Berlusconi: mai attaccato la Costituzione
Infine, sulla scia dello scontro istituzionale con il Colle apertosi sul caso di Eluana Englaro e sull'ipotesi di una riforma della Carta Costituzionale, il presidente del Consiglio Silvio Berlusconi ha smentito oggi di aver mai attaccato la Costituzione, aggiungendo di rispettarla ma di ritenere che si possa evolvere. «Ho giurato sulla Costituzione, la rispetto. È la prima legge alla base dello Stato. Non ho mai pensato di attaccarla. Ma non è un moloch e può evolvere con i tempi», ha detto il premier parlando all'inaugurazione del passante di Mestre.
«È qualcosa su cui si può intervenire con l'accordo di tutti o quasi tutti, ci vogliono i due terzi del parlamento», ha aggiunto.
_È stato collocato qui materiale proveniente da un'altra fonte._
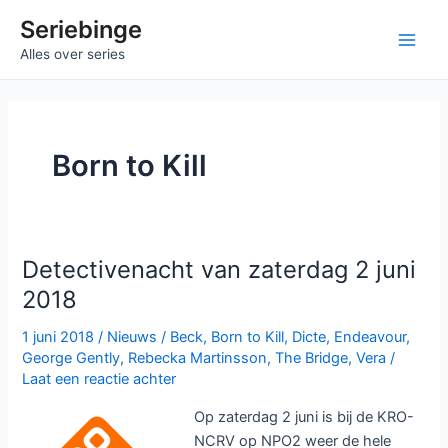
Ga
Seriebinge
naar
Ma
Alles over series
de
inhoud
Me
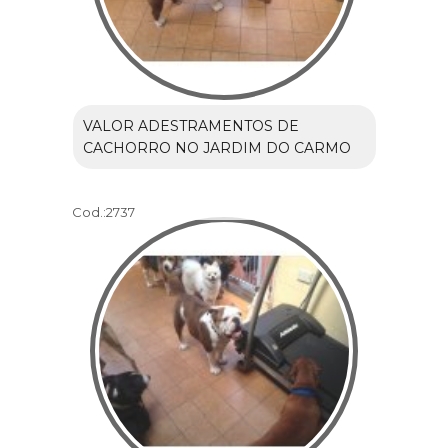
VALOR ADESTRAMENTOS DE
CACHORRO NO JARDIM DO CARMO
Cod.:
2737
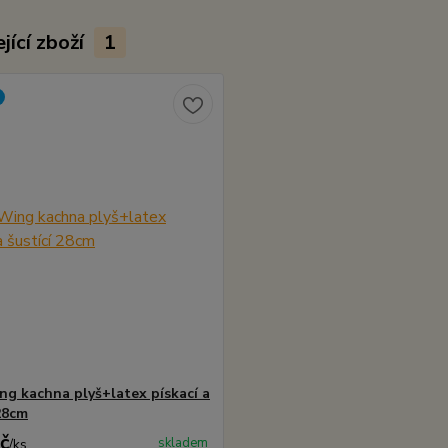
jící zboží
1
ng kachna plyš+latex pískací a
 28cm
č
skladem
/
ks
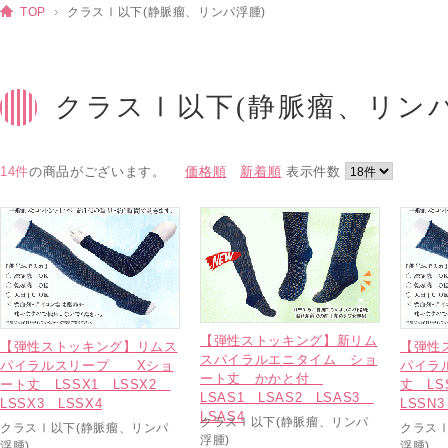
TOP
クラスⅠ以下(静脈瘤、リンパ浮腫)
クラスⅠ以下(静脈瘤、リンパ
14件
の商品がございます。
価格順
新着順
表示件数
【弾性ストッキング】新リム
【弾性ストッキング】リムス
【弾性
スパイラルエニタイム ショ
パイラルスリープ Xショ
パイラ
ート丈 かかと付
ート丈 LSSX1 LSSX2
丈 LS
LSAS1 LSAS2 LSAS3
LSSX3 LSSX4
LSSN3
LSAS4
クラスⅠ以下(静脈瘤、リンパ
クラスⅠ以下(静脈瘤、リンパ
クラス
浮腫)
浮腫)
浮腫)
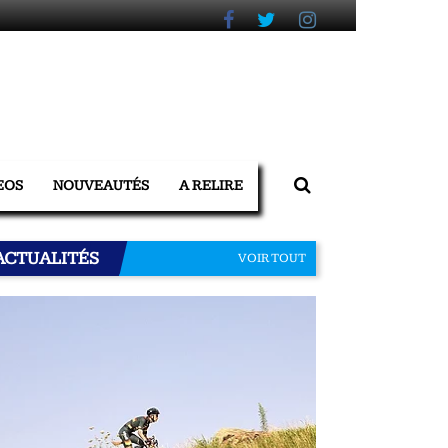
EOS
NOUVEAUTÉS
A RELIRE
ACTUALITÉS
VOIR TOUT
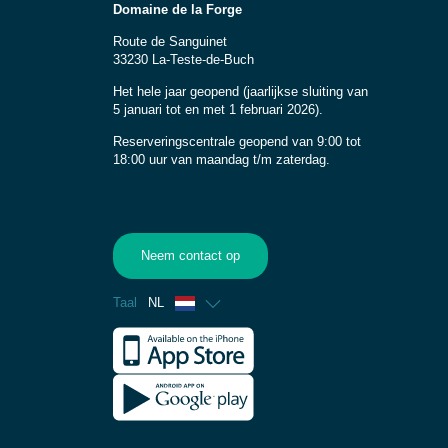
Domaine de la Forge
Route de Sanguinet
33230 La-Teste-de-Buch
Het hele jaar geopend (jaarlijkse sluiting van
5 januari tot en met 1 februari 2026).
Reserveringscentrale geopend van 9:00 tot
18:00 uur van maandag t/m zaterdag.
Neem contact op
Taal
NL
Frans
Engels
Spaans
Duits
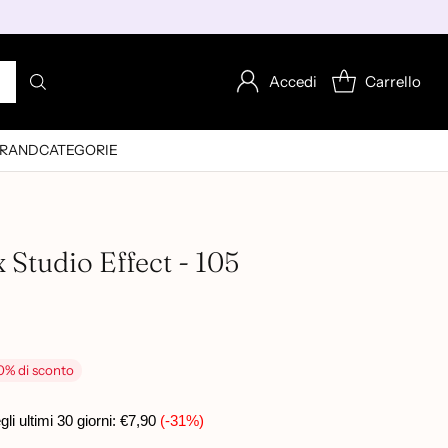
Accedi
Carrello
RAND
CATEGORIE
x Studio Effect - 105
0% di sconto
i ultimi 30 giorni:
€7,90
(-31%)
Quanto all'esame preventivo dei decreti dell'esecutivo da parte del Quirinale, Berlusconi aveva detto che «è una prassi da ridere». «Se il governo non può varare nemmeno i decreti tanto vale andare a casa».
Il premier ha sottolineato oggi che gli eventuali «chiarimenti» sulla Carta erano da intendersi riferiti solo all'articolo in cui si parla della decretazione d'urgenza da parte dell'esecutivo. Quanto ai riferimenti all'Urss, Berlusconi ha detto: «che i valori costituzionali abbiano guardato alla carta dell'Unione sovietica è una realtà storica».

Il premier: senza una legge è condanna a morte
Il premier è poi tornato direttamente anche sul caso, sostenendo che senza una legge del Parlamento la vicenda di Eluana si trasformerebbe in una «condanna a morte». Quindi, ha detto, «mi auguro che ci sia un buon senso e ciò che non è stato fatto in tanti anni venga rimandato di qualche giorno per consentire al Parlamento di approvare la legge». Senza l'approvazione della legge «Eluana sarebbe l'unica cittadina su cui è prevalso lo Stato e senza la legge sarebbe una condanna a morte».